The landslide is a booming roar, and I’m consumed by the sound, blinded by the cloud of dirt and choking on the thick air. I stand, try to dodge the boulders, make it off the cliff. Fear scratches at me, drawing blood. I realize that I could die. In all the extreme sports, the cliff-diving, the skydiving, the whitewater rafting, I never once considered that I could die.
Fear chokes the breath from me. Stupidly, horribly, my life flashes before my eyes, but it only takes a second. Because all I’ve ever done is run and run and run.
The only person I’ll leave behind that loves me is Will, and with Jessie’s help, he’ll get over my death soon enough.
Another crack sounds. I throw my arms over my head. A boulder the size of a man crashes down the wall. It’s coming right for me. I dive to the side, barely balancing on the thin ledge. I tip back, my arms pinwheel. I manage to grip the rock with the tips of my fingers. Then, the boulder hits the ledge next to me. It smacks the rock with a bang, the wall vibrates like a bucking horse. I’m thrown up in the air. My teeth slam together and I taste the copper tang of blood. Then, when I slam back down, the ledge is gone. It’s crumbled beneath the weight of the boulder and joined the rockslide.

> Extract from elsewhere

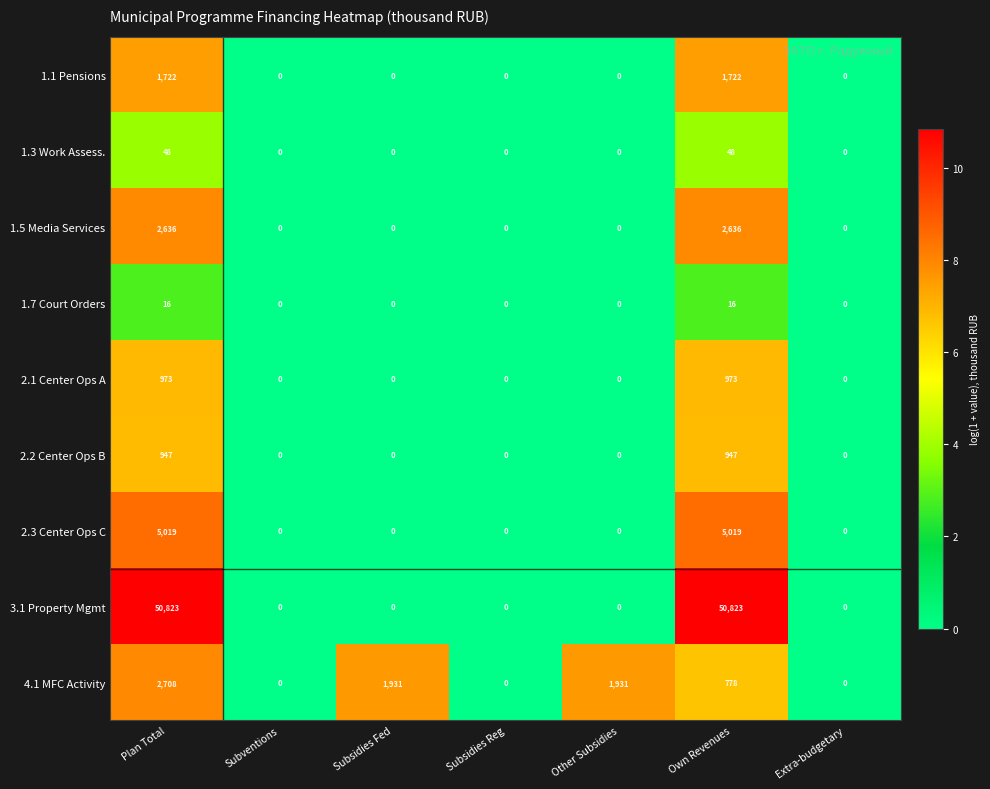

What is the sum of the 2.3 Center Ops C values at Plan Total and Own Revenues?

10038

There’s nothing for me to hold on to. My hands claw at the cliff. I grab the grass sticking from the crack in the wall. The roots give way. And then I’m free falling. My stomach plunges faster than me. The river is below. If I can only hit it right. The air is yanked from my lungs. Rocks smack into me, spin me around.
The cliff wall flies past, the blue and green trees streak by, the brown river looms closer.